Krisis moneter melanda sebagian besar dari negara-negara asia pada pertengahan tahun 1997, tidak terkecuali Indonesia. Krisis tersebut telah menyebabkan sendi-sendi perekonomian porak poranda, salah satu yang paling merasakan dampak krisis adalah dunia usaha. Risiko tersebut yang harus dikelola dengan baik dan jika diabaikan maka dapat mengganggu stabilitas pasar keuangan dan kesehatan lembaga keuangan dan pada akhirnya dapat menyebabkan terjadinya krisis adalah gagalnya perusahaan di sektor riil dalam mengembalikan pinjaman. Kegagalan ini, dapat dikategorikan bahwa perusahaan mengalami pailit (corporate failure)[3]
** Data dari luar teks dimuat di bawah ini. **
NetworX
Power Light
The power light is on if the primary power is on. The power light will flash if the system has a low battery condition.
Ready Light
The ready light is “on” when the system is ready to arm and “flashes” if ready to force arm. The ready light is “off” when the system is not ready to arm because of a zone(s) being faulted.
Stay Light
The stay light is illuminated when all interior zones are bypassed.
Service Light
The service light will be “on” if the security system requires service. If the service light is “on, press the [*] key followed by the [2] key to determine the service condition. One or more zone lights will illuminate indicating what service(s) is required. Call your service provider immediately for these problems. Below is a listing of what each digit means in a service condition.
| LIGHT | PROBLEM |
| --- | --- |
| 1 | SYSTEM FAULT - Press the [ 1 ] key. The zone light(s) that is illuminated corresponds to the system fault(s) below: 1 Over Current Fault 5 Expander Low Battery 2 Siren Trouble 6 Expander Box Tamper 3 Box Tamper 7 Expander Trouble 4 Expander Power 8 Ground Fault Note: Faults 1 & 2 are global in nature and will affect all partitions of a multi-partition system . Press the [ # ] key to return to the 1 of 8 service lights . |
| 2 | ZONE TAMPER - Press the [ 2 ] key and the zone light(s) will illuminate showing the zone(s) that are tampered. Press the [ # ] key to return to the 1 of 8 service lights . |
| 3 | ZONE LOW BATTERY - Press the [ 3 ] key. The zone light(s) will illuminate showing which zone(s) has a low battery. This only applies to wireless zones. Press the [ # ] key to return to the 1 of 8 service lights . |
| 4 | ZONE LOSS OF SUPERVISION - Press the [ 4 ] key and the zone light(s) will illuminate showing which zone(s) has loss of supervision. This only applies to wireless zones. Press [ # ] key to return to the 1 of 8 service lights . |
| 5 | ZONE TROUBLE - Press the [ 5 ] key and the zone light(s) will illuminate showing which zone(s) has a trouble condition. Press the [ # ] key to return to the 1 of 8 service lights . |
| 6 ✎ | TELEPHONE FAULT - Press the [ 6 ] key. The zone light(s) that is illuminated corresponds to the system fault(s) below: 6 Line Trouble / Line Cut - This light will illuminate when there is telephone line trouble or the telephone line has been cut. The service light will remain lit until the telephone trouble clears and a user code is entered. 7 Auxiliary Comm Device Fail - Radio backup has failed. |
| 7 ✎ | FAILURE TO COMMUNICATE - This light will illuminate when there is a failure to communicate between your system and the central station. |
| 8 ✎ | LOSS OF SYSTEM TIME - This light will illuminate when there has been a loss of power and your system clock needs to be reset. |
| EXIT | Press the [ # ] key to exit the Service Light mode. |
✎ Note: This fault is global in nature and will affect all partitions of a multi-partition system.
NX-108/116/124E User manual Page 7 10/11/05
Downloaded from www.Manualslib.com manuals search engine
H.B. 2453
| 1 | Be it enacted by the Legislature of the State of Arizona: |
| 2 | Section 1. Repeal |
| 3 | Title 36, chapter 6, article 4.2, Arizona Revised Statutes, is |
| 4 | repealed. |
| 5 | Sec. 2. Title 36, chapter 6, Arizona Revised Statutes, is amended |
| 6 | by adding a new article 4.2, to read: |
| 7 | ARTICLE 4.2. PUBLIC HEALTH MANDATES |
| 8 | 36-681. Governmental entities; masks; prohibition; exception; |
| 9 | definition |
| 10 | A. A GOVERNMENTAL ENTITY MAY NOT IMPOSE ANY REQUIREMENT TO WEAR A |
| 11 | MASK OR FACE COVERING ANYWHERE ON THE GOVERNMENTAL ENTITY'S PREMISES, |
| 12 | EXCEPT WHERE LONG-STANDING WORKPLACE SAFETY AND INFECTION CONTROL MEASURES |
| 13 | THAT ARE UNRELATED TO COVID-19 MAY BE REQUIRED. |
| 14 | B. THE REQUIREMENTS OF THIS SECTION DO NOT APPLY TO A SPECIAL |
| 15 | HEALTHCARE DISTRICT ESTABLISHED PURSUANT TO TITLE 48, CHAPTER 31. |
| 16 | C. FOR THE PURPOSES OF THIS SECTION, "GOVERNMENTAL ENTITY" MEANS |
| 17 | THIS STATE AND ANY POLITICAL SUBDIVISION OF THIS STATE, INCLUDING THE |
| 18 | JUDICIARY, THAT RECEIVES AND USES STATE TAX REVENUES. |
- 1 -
Untuk mengantisipasi adanya kecenderungan dunia usaha yang semakin bangkrut yang akan berakibat pula pada tidak dapat dipenuhinya kewajiban-kewajiban membayar utang yang telah jatuh tempo, maka pemerintah melakukan perubahan-perubahan yang cukup signifikan dalam peraturan perundang-undangan, salah satunya dengan merevisi Undang-Undang Kepailitan yang ada.[4]
Sebagai bagian dari upaya pemerintah untuk menyelesaikan persoalan sebagai dampak krisis ekonomi, seperti untuk memberikan kesempatan kepada pihak kreditur dan perusahaan debitur dalam menyelesaikan utang-piutangnya secara adil, meningkatkan kembali kepercayaan investor asing terhadap jaminan penanaman modalnya di Indonesia dan juga peranan dari pihak IMF (International Monetary Fund) yang mendesak agar Indonesia segera menyempurnakan sarana hukum yang mengatur persoalan pemenuhan kewajiban oleh debitur kepada kreditur[5]
Maka dengan tekanan International Monetary Fund (IMF), Indonesia mengesahkan Undang-Undang No. 4 tahun 1998 tentang Kepailitan dan Penundaan Kewajiban Pembayaran Utang. IMF merasa bahwa dasar hukum kepailitan Faillisements Verordening (Staatsblad Tahun 1905 Nomor 217 juncto Staatsblad Tahun 1906 Nomor 348) yang merupakan peraturan kepailitan warisan pemerintah kolonial Belanda selama ini kurang memadai dan kurang dapat memenuhi tuntutan zaman.[6]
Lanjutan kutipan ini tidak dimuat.